As is common with the second generation, the vast majority of new products and the corresponding massive sales increase happened under his tenure. He was responsible for the development of the Clinique line, one of their most profitable brands.
He discusses his love and admiration for his mother and her accomplishments, his father, his family, and his own deep-felt belief that the business and its employees are his family as well. As he states in the dedication:
To my ELC family, the employees of the Estée Lauder Companies, past and present, who together as a team have built an incredible company. I thank you, and I salute you.
And to my own family—thank you for your love and support. I am so lucky to have all of you.
Lauder imparts the wisdom and knowledge learned from his parents. His mother was a gifted salesperson and promoter who would not take no for an answer. His father stressed they were a family in business rather than merely a family business. The former realizes the company benefits the family, but owes the stakeholders their fair share. This became Lauder’s mantra, and he passed the philosophy on. There is an entire chapter devoted to this family business belief. He learned from his mother that family is an asset.
This memoir tells the story of founding the business with four skincare products (some were old family recipes), depicts how the family prevented conflict, and details the decision to go public. Lauder discusses numerous successes as the firm became a fashion icon and global cosmetics giant consisting of 25 brands with products sold in over 150 countries. In addition to Clinique, some of the well-known brands consist of MAC, Aramis, Prescriptives, Aveda, Bumble and Bumble, Bobbi Brown, DKNY, La Mer, and Smashbox.
The book has two chapters dealing with the massive competition he called “the cosmetic wars” with Revlon and Lancôme, and how hard-fought and competitive they were. He discusses an early learning lesson regarding “competing with yourself” as he developed new brands to fend off competition. He recounts his mother’s stories of being approached by the owners of both Revlon and Faberge, who wrongly assumed they could buy her business. She replied forcefully and told one he could not afford the down payment, and she would buy them instead. She intended to keep the business in the family and pass it down to her sons Leonard and Ronald (presently Chairman of Clinique).

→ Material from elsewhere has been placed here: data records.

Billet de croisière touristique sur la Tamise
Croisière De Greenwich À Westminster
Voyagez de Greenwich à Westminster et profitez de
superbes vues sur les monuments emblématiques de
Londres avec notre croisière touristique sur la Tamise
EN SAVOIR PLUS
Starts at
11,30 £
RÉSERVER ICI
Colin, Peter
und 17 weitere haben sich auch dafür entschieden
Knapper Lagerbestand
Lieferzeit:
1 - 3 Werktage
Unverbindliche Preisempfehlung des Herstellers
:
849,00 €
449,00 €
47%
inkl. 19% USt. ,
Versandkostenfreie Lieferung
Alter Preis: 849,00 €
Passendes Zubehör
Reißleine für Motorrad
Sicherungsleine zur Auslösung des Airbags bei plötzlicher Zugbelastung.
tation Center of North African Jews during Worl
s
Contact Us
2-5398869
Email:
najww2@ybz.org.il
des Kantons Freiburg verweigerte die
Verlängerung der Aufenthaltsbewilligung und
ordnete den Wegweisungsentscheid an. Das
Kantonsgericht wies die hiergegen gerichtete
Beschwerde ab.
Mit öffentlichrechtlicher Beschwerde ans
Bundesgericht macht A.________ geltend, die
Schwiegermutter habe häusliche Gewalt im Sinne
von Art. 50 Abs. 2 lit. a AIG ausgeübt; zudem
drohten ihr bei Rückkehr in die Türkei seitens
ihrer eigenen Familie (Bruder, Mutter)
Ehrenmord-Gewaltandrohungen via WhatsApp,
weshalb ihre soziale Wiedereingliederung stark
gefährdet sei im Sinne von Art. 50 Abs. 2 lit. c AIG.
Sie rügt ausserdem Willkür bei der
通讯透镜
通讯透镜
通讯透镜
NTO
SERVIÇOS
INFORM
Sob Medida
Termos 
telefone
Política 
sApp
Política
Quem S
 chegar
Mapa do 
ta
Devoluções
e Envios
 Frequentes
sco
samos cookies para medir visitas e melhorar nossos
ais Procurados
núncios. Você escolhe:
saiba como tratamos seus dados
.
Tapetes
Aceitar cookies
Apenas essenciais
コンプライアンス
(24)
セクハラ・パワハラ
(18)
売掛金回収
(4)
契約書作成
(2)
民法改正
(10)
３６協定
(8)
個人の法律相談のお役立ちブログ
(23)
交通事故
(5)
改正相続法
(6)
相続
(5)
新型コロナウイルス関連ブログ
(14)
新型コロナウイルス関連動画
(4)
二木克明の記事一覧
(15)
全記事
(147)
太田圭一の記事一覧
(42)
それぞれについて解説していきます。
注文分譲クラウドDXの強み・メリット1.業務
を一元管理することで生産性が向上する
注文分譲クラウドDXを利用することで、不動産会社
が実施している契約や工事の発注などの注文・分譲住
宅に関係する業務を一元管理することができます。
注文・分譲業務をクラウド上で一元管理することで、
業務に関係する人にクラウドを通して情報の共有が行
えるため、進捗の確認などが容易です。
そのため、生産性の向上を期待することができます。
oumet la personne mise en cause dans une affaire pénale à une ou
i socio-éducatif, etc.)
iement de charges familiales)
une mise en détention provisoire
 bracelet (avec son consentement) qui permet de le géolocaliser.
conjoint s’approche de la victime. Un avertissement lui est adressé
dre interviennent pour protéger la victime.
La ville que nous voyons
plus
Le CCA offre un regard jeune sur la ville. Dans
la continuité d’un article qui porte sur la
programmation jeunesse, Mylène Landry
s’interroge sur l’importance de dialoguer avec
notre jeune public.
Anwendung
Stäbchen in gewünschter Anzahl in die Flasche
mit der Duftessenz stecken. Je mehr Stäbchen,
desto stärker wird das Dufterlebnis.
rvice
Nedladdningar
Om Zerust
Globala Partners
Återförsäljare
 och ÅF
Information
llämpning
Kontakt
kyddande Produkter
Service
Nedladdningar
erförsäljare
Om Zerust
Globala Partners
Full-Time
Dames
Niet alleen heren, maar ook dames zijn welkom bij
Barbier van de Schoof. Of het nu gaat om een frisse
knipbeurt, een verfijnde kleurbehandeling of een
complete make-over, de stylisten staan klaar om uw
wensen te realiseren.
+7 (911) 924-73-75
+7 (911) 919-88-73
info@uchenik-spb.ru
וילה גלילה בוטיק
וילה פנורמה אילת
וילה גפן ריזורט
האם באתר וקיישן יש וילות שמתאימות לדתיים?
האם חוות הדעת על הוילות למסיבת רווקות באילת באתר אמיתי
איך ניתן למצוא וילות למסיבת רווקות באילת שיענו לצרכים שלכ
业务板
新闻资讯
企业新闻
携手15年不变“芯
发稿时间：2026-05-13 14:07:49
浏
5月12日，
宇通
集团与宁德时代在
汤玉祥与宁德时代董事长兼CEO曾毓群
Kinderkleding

This memoir gives the reader an insider’s look at a determined and creative woman, her family, and the challenges and triumphs of a vastly successful multi-generational family-controlled business. Leonard Lauder humbly details his significant role in building the numerous brands responsible for the firm’s growth. It is a great American success story and exemplifies how a family business can start small and create fantastic wealth. It ends with a discussion on philanthropy and his views on leadership. It is beneficial reading for students, family business owners, and practitioners.